2. Create an HTTPRoute resource that references the lambda Upstream.

   kubectl apply -f - <<EOF
   apiVersion: gateway.networking.k8s.io/v1beta1
   kind: HTTPRoute
   metadata:
     name: lambda
     namespace: gloo-system
   spec:
     parentRefs:
       - name: http
         namespace: gloo-system
     rules:
     - matches:
       - path:
           type: PathPrefix
           value: /echo
       backendRefs:
       - name: lambda
         namespace: gloo-system
         group: gloo.solo.io
         kind: Upstream
         filters:
           - type: ExtensionRef
             extensionRef:
               group: "gloo.solo.io"
               kind: Parameter
               name: echo
   EOF

3. Confirm that K8sGateway correctly routes requests to Lambda by sending a curl request to the echo function.

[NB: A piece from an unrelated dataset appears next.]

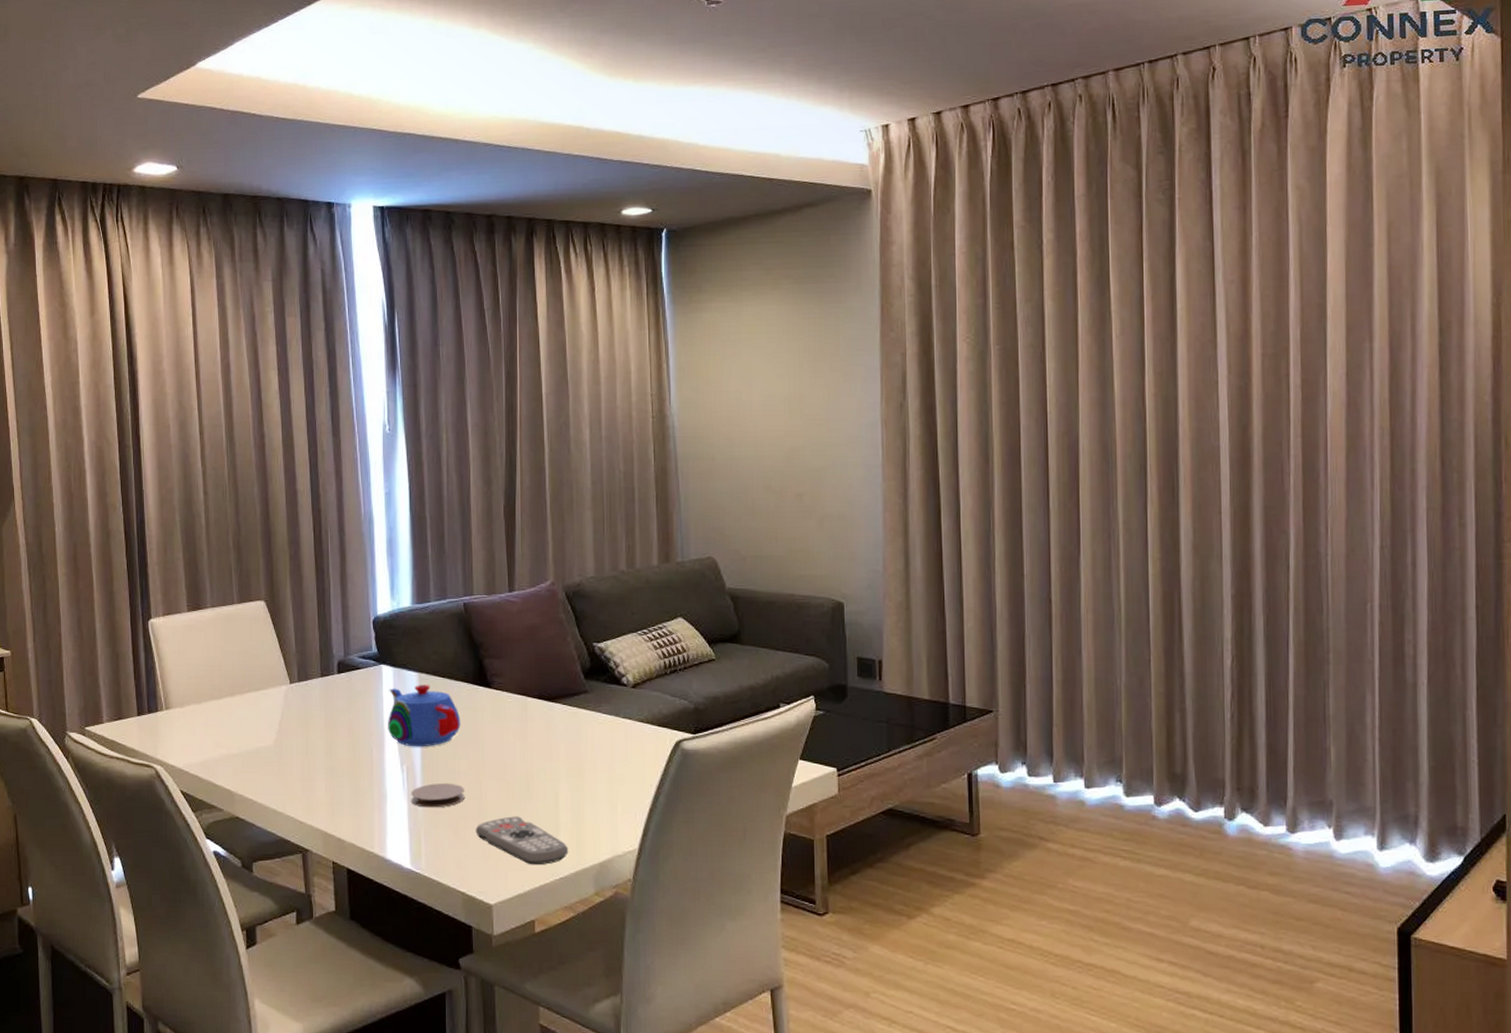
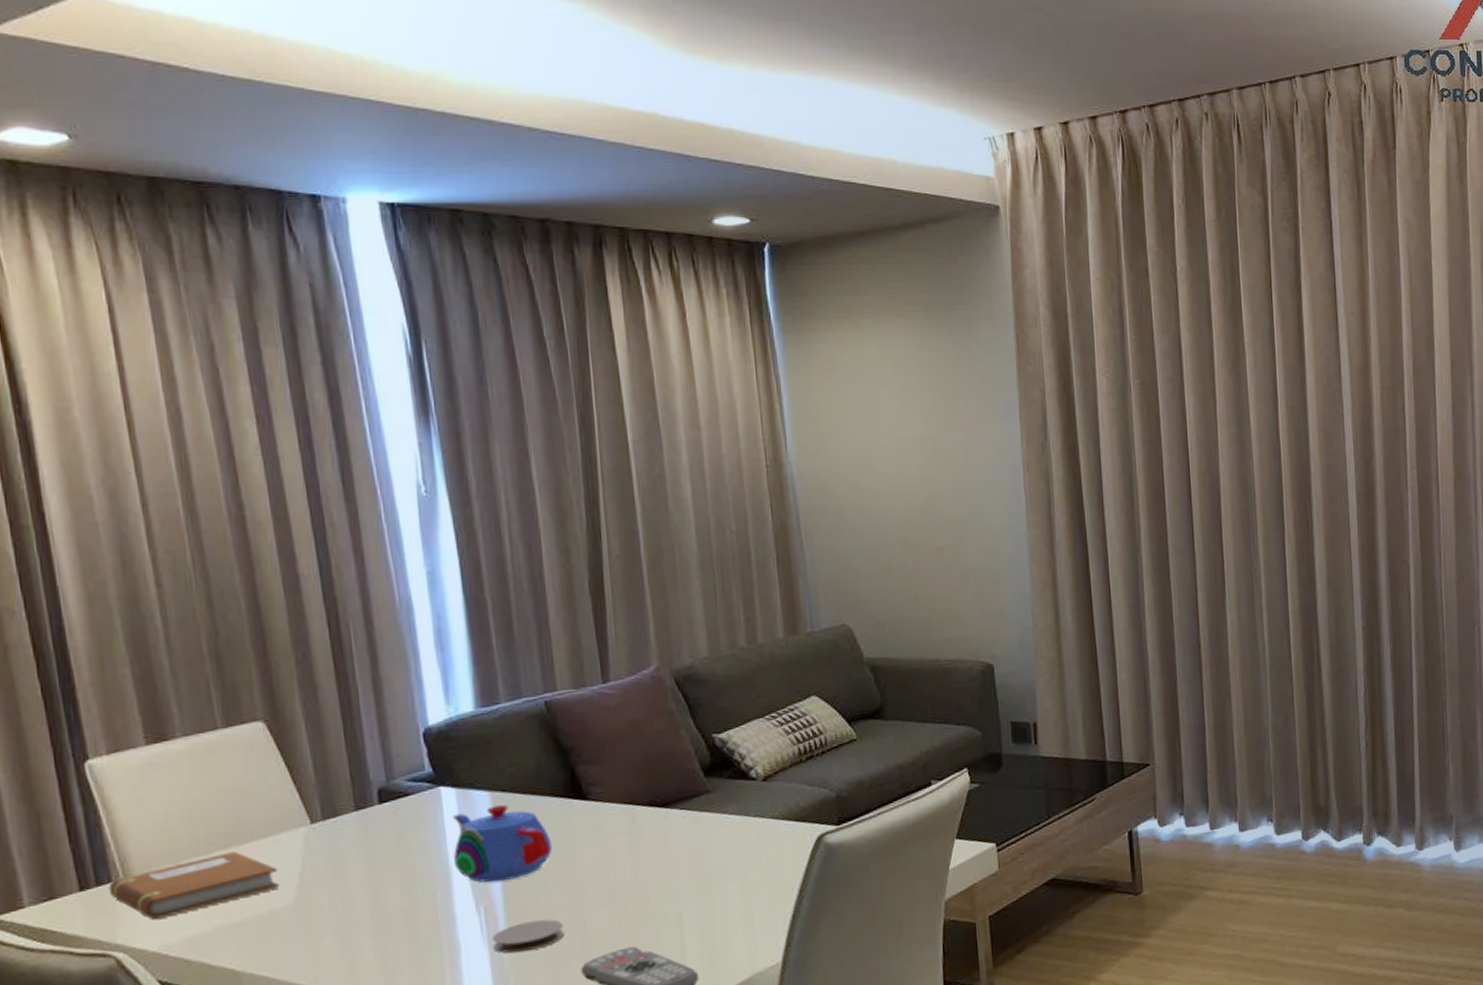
notebook: none [155,698,265,744] -> present [108,851,280,920]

   Cloud Provider LoadBalancerPort-forward for local testing

   curl $INGRESS_GW_ADDRESS:8080/echo -d '{"key1":"value1", "key2":"value2"}' -X POST

   curl localhost:8080/echo -d '{"key1":"value1", "key2":"value2"}' -X POST

   Example response:

   {"statusCode":200,"body":"Response from AWS Lambda. Here's the request you just sent me: {\"key1\":\"value1\",\"key2\":\"value2\"}"}% 

At this point, K8sGateway is routing directly to the echo Lambda function!

Cleanup

You can remove the resources that you created in this guide.

1. Delete the lambda HTTPRoute and lambda Upstream.

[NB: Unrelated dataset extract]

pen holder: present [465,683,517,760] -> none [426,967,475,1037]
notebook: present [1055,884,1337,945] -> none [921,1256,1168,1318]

   kubectl delete HTTPRoute lambda -n gloo-system
   kubectl delete Upstream lambda -n gloo-system

2. Delete the aws-creds secret.

   kubectl delete secret aws-creds -n gloo-system

3. Use the AWS Lambda console to delete the echo test function.

Known limitations

• Currently, the only parameter that is supported for the backendRefs.filters.extensionRef field in the HTTPRoute resource is the name of the Lambda function. Additional parameters, such as wrapAsApiGateway, unwrapAsApiGateway, or invocationStyle, are not supported.
• Authenticating with your AWS account by using IAM Roles for Service Accounts (IRSA) is currently unsupported.